TEXT SECTION.
The Ugliest American

Sudhir SandhuThe People's Voice

Last week, Donald Trump, claiming to have “great and unmatched wisdom”, tweeted an empty, toothless threat to “destroy Turkey” if it did anything Trump considered off limits.

Trump sounded more a wise guy hoodlum or a deranged, narcissistic megalomaniac than wise. But let’s set that aside for a moment and consider the broader implications and wisdom of Trump’s foreign policy decision that preceded that tweet.

Without warning or plausible rationale, Trump ordered the retreat of American troops from northern Syria in an area bordering with Turkey and mostly occupied by ethnic Kurds. America’s troops were waging their latest war in the region to root out ISIS, an irregular force fighting both Syria and the West. America and its troops were supported by the Kurds. In fact, the Kurds were doing most of the heavy lifting and had become a proxy force for America. The Kurds were America’s allies.

As its allies, the Kurds also guarded the camps that held ISIS fighters captured during the joint campaign with American forces. While the Kurds are favoured by America, they are hated by Turkey’s strongman styled President Recep Tayyip Erdoğan. The Kurds are an ethnic minority of some 35 million people scattered across Turkey, Iran, Iraq and Syria.

The Kurds have long agitated for a Kurdish homeland and are sometimes described as the largest ethnic group without a state. Turkey home to nearly 12 million Kurds, has faced a lengthy Kurdish insurgency in its southeastern region. The insurgency has been expensive and ongoing thorn in Turkey’s side. Erdoğan has been particularly hostile to the Kurds.

With this history, Trump ordered a retreat and left America’s loyal allies in the field to face a potential attack from the Turks. And within a day of America abandoning its Kurdish allies, Turkey’s better equipped and larger forces launched a full out assault on the Kurds. Globally, America’s action was seen as an act of betrayal and abandonment.

America’s retreat is indeed an act of betrayal. But this is hardly anything new for America. It has a long history of engaging distant populations as allies in a common cause and then walking away when it tires of the fight. In some cases, America didn’t even show up for the fight; it just armed a favoured group to the teeth and withdrew all support when its objectives were met.

When has America done this before? Let’s start with its adventures in Southeast Asia. America went in to support the French and the South Vietnamese and to hold the line against the communist threat. One Gulf of Tonkin incident and two decades later, the Americans went home. As Saigon fell, so did America’s erstwhile comrades in arms.

They were abandoned to the killing fields of Vietnam, Cambodia and Laos. The war claimed millions and following America’s withdrawal tens of thousands of civilian and military allies were executed and ten times more were subjected to torture and starvation while imprisoned in communist re-education camps. The South Vietnamese learned the hard way that when the going got tough, America could not be counted on to stand by its friends.

STUDY MATERIAL.
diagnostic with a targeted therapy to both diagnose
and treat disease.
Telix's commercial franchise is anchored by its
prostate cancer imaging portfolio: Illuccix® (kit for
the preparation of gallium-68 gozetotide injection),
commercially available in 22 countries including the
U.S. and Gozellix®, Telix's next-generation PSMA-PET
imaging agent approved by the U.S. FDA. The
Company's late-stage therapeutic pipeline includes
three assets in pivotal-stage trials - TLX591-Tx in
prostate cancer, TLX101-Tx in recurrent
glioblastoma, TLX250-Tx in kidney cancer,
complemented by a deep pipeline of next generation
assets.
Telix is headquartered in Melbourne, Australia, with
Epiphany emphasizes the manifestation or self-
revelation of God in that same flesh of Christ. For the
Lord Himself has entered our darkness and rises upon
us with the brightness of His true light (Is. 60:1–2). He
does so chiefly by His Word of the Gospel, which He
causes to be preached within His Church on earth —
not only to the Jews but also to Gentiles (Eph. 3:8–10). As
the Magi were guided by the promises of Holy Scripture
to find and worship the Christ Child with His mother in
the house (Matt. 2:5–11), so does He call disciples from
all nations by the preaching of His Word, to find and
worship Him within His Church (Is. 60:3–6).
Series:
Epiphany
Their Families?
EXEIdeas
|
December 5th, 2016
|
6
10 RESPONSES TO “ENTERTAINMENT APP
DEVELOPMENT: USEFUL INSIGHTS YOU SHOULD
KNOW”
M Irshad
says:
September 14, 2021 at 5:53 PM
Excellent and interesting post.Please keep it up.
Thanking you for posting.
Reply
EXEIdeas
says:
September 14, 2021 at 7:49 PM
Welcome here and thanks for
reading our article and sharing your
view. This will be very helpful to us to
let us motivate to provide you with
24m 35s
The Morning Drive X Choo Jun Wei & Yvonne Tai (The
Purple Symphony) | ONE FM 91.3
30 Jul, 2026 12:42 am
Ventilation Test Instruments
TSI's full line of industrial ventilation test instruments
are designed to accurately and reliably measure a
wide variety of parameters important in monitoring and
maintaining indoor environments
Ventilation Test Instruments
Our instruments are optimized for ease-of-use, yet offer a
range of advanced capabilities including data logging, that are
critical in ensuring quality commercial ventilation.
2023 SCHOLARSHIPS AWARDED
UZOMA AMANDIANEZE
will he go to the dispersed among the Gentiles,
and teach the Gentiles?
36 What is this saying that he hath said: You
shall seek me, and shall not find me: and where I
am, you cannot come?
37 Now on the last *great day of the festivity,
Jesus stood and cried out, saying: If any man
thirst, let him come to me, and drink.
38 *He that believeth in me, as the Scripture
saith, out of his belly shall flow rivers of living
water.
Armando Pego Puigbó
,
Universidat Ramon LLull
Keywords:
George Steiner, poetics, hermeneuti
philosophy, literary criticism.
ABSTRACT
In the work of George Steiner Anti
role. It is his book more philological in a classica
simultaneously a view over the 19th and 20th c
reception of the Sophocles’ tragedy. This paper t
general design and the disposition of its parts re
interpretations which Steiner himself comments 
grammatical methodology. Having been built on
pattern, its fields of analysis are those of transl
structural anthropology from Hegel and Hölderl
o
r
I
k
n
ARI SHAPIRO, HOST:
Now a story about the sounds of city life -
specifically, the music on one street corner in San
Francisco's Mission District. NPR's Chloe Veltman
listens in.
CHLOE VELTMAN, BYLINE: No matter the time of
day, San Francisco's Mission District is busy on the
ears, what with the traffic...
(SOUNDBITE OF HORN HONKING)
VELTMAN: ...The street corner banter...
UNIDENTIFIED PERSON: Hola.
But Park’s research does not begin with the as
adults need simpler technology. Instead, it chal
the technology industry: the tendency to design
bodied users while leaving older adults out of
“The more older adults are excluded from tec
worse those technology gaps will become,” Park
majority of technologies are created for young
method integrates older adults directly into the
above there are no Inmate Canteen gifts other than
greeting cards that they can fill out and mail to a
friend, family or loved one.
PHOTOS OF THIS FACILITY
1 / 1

WHAT TO WORK ON. Write the next part of the opinion piece on America abandoning its Kurdish allies, starting after its final paragraph about the South Vietnamese.

RESPONSE TO THE TASK.
That lesson was repeated in another proxy war just four years after the last American soldier returned from Vietnam. In 1979, Soviet forces invaded Afghanistan. During the following decade, the United States led a sustained proxy war against the Soviets by funding and arming the Afghan resistance.

America started providing covert aid to Afghanistan’s mujahideen (defenders of the faith) in their jihad, (holy war). But in turns out America was engaged in Afghanistan months before the Soviets arrived. In a 1988 interview, American diplomat Zbigniew Brzezinski admitted that America intentionally provoked a Soviet invasion and admits to writing President Carter that “we now have the opportunity of giving to the USSR its Vietnam War”.

The Soviets did end up with their own Vietnam; an unwinnable war in a hostile distant land. And just as America did in Vietnam, the Soviets eventually tired of their deadly, expensive adventure and retreated in 1989.

According to John K. Cooley, author of Unholy Wars: Afghanistan, America and International Terrorism, America defeated the Soviets but also created the largest mercenary army of jihadist holy warriors in American history. This army carried American weapons and did the fighting and the dying, ultimately driving the Soviets out.

And once the Soviets were gone, American betrayal and abandonment of its former Afghan allies played a critical part in making America the target of a new jihad. In 2009, US Secretary of Defence, Robert Gates admitted that after “the Soviets did withdraw from Afghanistan, and the United States essentially turned its back on Afghanistan”.

In stark contrast with American efforts to rebuild post war Germany and Japan, there was virtually no support for Afghanistan. Even after the Soviets retreated, each side continued to foment civil war until 1992. And then both sides abruptly decided to leave the Afghans to their own devices.

As long as the jihad served America’s interest, it had billions to fund a war. But after peace came in 1992, there was no money to support a war-ravaged population lacking the most fundamental of human needs. And that neglect did not sit well with the likes of Osama Bin Laden. Many amongst the jihadi leaders, including Bin Laden, were bitter about what they saw as an American decision to abandon Afghanistan.

For people like Bin Laden, America became the greater evil that needed to be punished for its “eagerness to destroy Iraq, the strongest neighboring state (to Israel), and their endeavor to fragment all the states of the region such as Iraq, Saudi Arabia, Egypt and Sudan”. In 1988, Bin Laden and other like-minded leaders issued a fatwa (legal opinion) that called on Muslims to kill Americans and their allies.

The rest as they say, is history. While there is no direct line from America abandoning Afghanistan in 1992 to the events of 9/11, it is reasonable to expect that had America stuck around to help the people it had helped bomb for a decade, perhaps the jihadists would not have responded to Bin Laden’s fatwa with as much fervor. Ironically, since 9/11, America has spent many hundred times more fighting in Afghanistan than it would have cost to completely modernize it after the Soviet withdrawal.

Afghanistan and Vietnam are not alone. Central and South America are littered with States that have experienced American friendship of exactly this sort. More recently, we can also add Ukraine to the list of American friends who now find themselves alone.

History supports the contention that America will stand by its allies only as long as they are useful. America’s betrayal of Kurdistan is the latest in a series of such betrayals. The only stunning thing about leaving the Kurds out in the cold is the unexpected abruptness of the decision. That and its announcement via Twitter.

When accepting South Vietnam’s surrender, North Vietnamese Colonel Bui Tin, said “you have nothing to fear; between Vietnamese there are no victors and no vanquished”. Except that was not true. The Vietnamese had much to fear.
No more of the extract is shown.